(Records excerpted from a collection)
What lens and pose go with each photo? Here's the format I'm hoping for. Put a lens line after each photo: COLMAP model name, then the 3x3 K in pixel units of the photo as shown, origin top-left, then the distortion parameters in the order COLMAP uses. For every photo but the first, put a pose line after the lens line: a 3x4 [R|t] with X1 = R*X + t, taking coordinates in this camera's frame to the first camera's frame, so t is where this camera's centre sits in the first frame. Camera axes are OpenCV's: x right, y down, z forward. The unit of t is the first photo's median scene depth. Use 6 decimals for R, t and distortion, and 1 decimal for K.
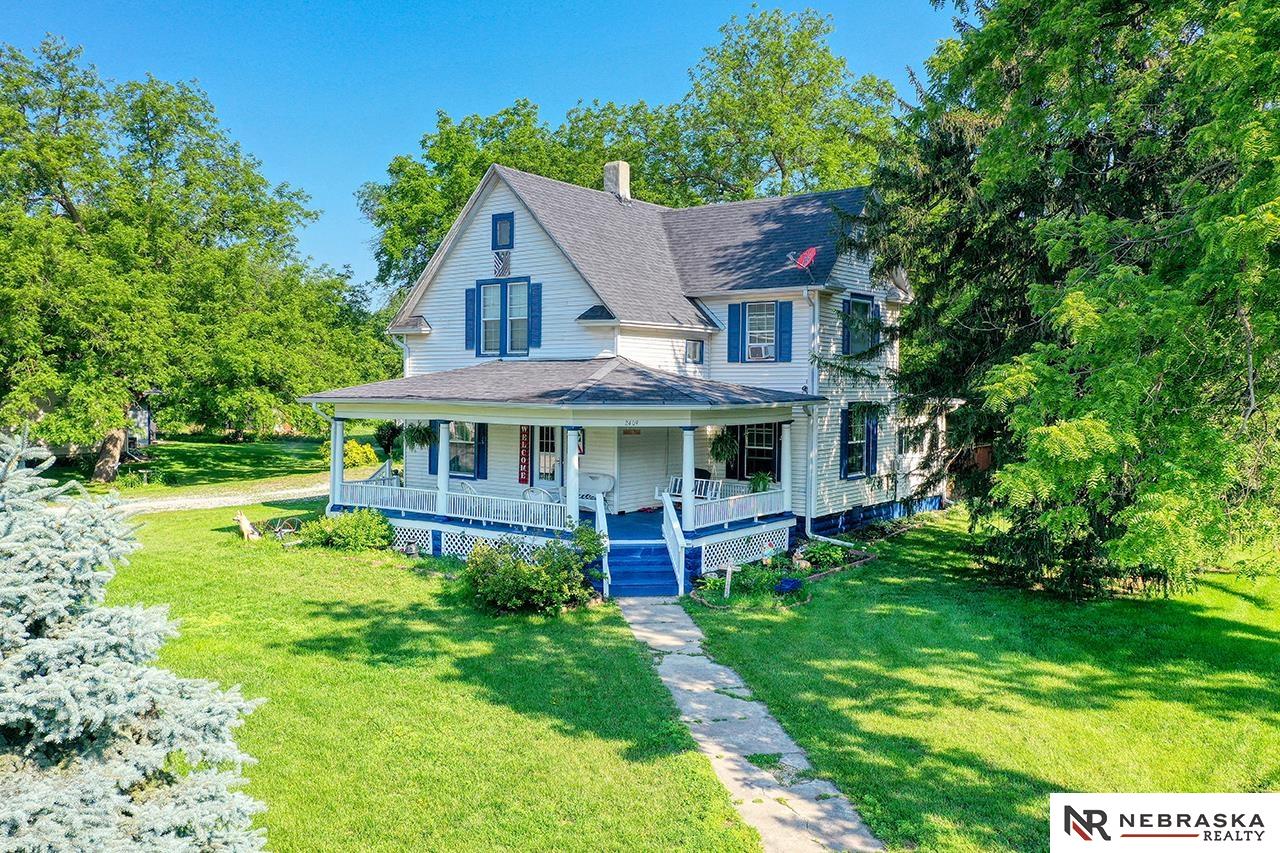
lens RADIAL K [[1026.5, 0, 638.9], [0, 1026.5, 422.0], [0, 0, 1]] dist [0.014189, 0.004877]
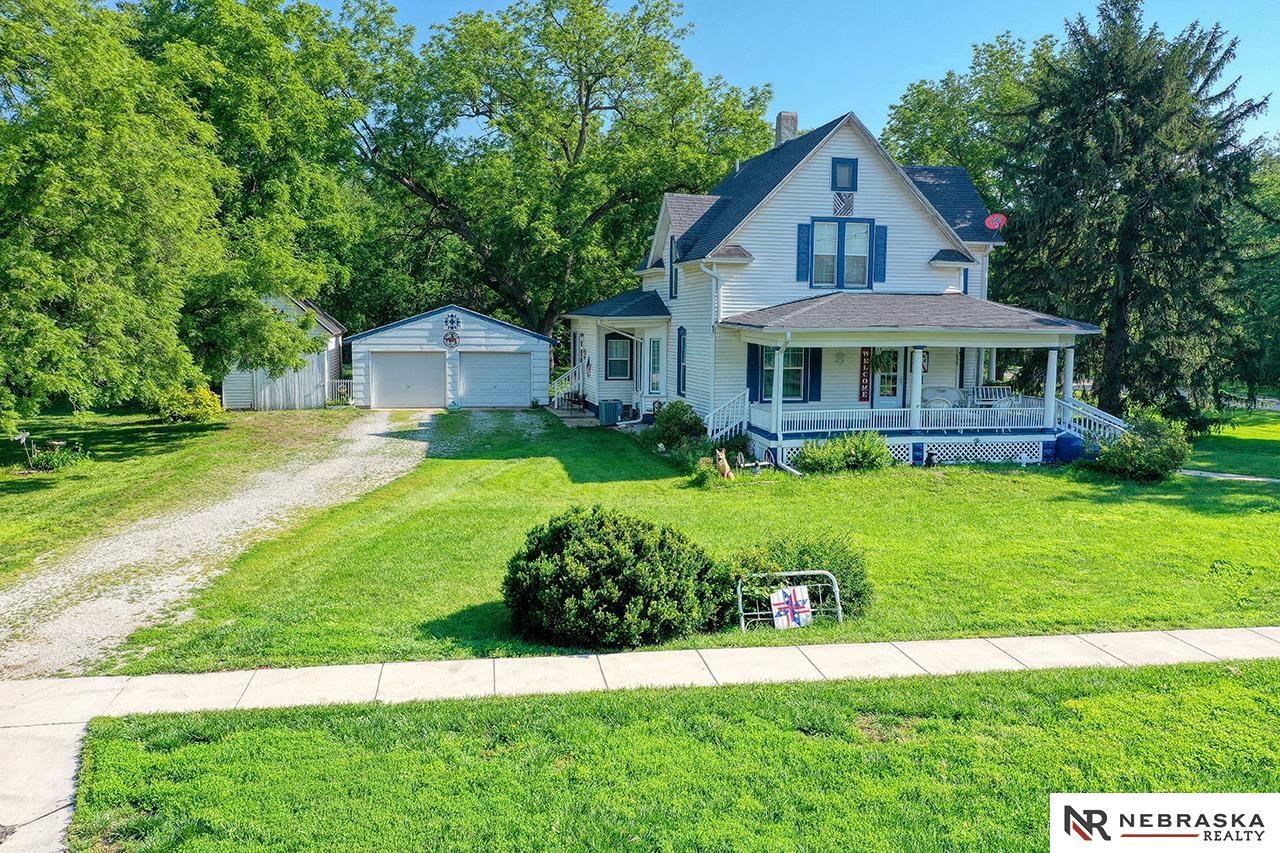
lens RADIAL K [[1026.5, 0, 642.6], [0, 1026.5, 426.6], [0, 0, 1]] dist [0.014189, 0.004877]
pose [[0.645755, -0.081189, 0.759216, -1.155988], [0.023337, 0.995965, 0.086657, -0.017247], [-0.763188, -0.038241, 0.645044, 0.454006]]
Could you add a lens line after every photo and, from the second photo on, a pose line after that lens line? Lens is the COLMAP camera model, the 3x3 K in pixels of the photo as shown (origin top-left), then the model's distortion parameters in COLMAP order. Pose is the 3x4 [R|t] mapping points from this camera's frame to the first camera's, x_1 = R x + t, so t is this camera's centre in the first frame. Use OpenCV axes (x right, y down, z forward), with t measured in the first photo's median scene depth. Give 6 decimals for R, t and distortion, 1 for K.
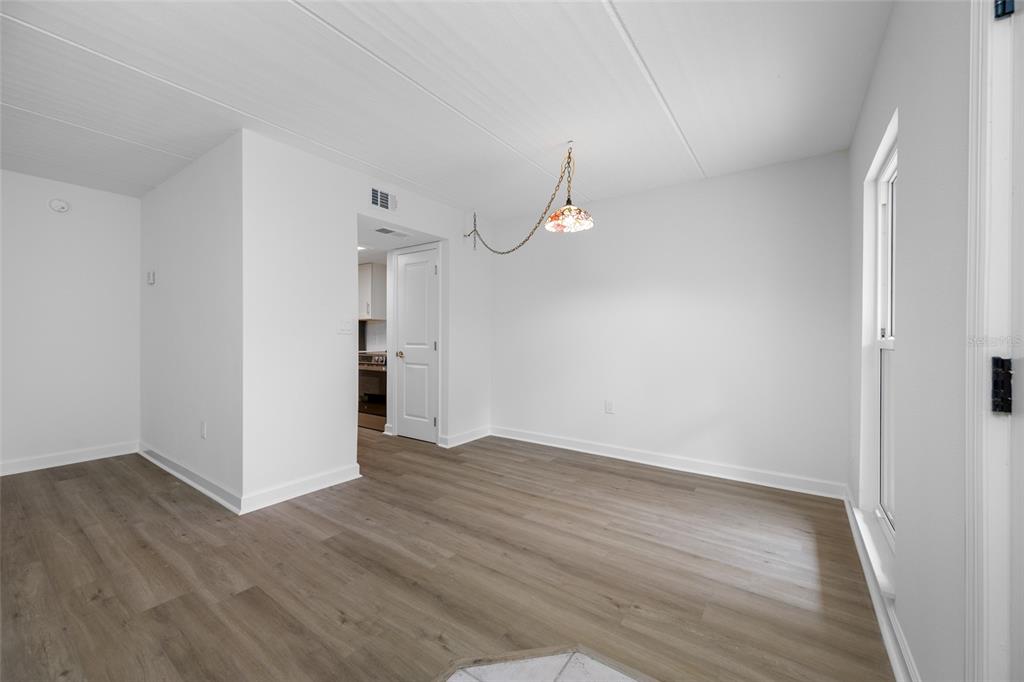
lens RADIAL K [[402.4, 0, 512.3], [0, 402.4, 336.2], [0, 0, 1]] dist [-0.003251, 0.000009]
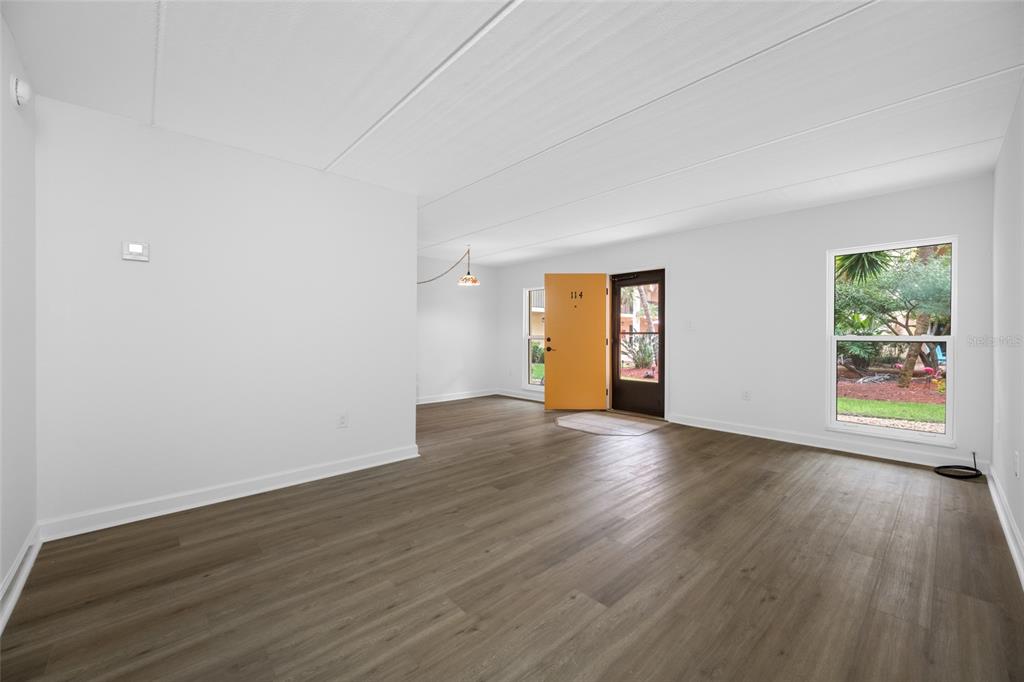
lens RADIAL K [[402.4, 0, 512.3], [0, 402.4, 336.2], [0, 0, 1]] dist [-0.003251, 0.000009]
pose [[0.211409, -0.006790, 0.977374, -1.877693], [0.004806, 0.999971, 0.005908, -0.008644], [-0.977386, 0.003448, 0.211436, 0.309545]]
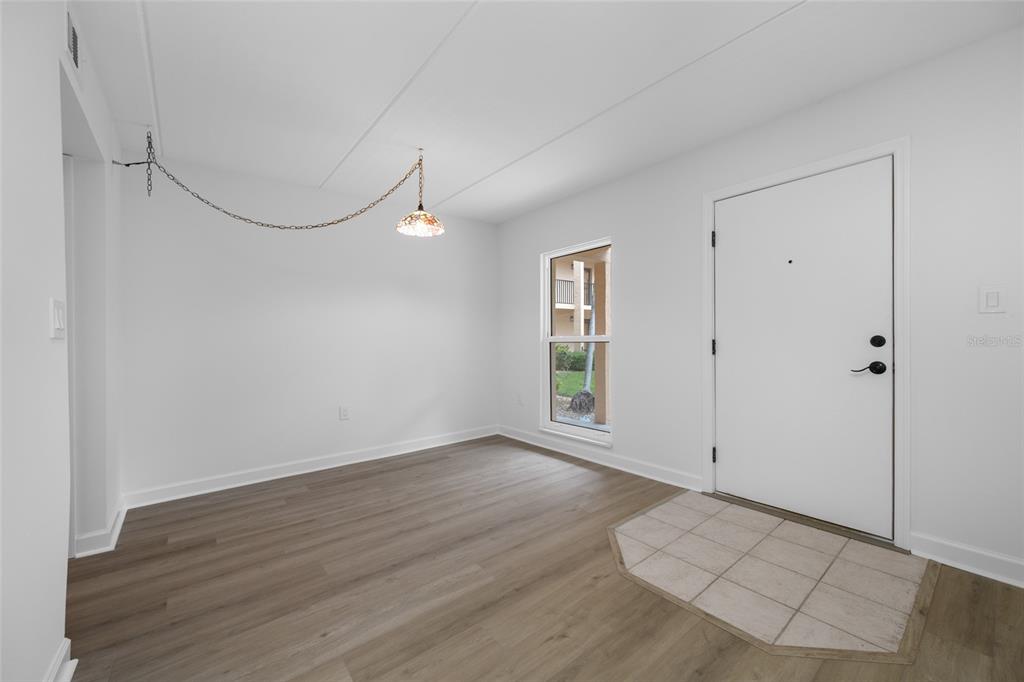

Task requirements>
Write out the listing again, substituting "image" for every "photo" and leaving everything else unchanged. Omit the pictures.

Reply>
What lens and pose go with each image? Here's the format I'm hoping for. Put a lens line after each image: COLMAP model name, then the 3x3 K in pixel units of the image as shown, origin top-left, then the distortion parameters in the order COLMAP uses. For every image but the first, put a pose line after the lens line: a 3x4 [R|t] with X1 = R*X + t, taking coordinates in this camera's frame to the first camera's frame, so t is where this camera's centre sits in the first frame. Camera axes are OpenCV's: x right, y down, z forward. The unit of t is the first image's median scene depth. Use 6 decimals for R, t and distortion, and 1 decimal for K.
lens RADIAL K [[1026.5, 0, 638.9], [0, 1026.5, 422.0], [0, 0, 1]] dist [0.014189, 0.004877]
lens RADIAL K [[1026.5, 0, 642.6], [0, 1026.5, 426.6], [0, 0, 1]] dist [0.014189, 0.004877]
pose [[0.645755, -0.081189, 0.759216, -1.155988], [0.023337, 0.995965, 0.086657, -0.017247], [-0.763188, -0.038241, 0.645044, 0.454006]]
Could you add a lens line after every image and, from the second image on, a pose line after that lens line? Lens is the COLMAP camera model, the 3x3 K in pixels of the image as shown (origin top-left), then the model's distortion parameters in COLMAP order. Pose is the 3x4 [R|t] mapping points from this camera's frame to the first camera's, x_1 = R x + t, so t is this camera's centre in the first frame. Use OpenCV axes (x right, y down, z forward), with t measured in the first image's median scene depth. Give 6 decimals for R, t and distortion, 1 for K.
lens RADIAL K [[402.4, 0, 512.3], [0, 402.4, 336.2], [0, 0, 1]] dist [-0.003251, 0.000009]
lens RADIAL K [[402.4, 0, 512.3], [0, 402.4, 336.2], [0, 0, 1]] dist [-0.003251, 0.000009]
pose [[0.211409, -0.006790, 0.977374, -1.877693], [0.004806, 0.999971, 0.005908, -0.008644], [-0.977386, 0.003448, 0.211436, 0.309545]]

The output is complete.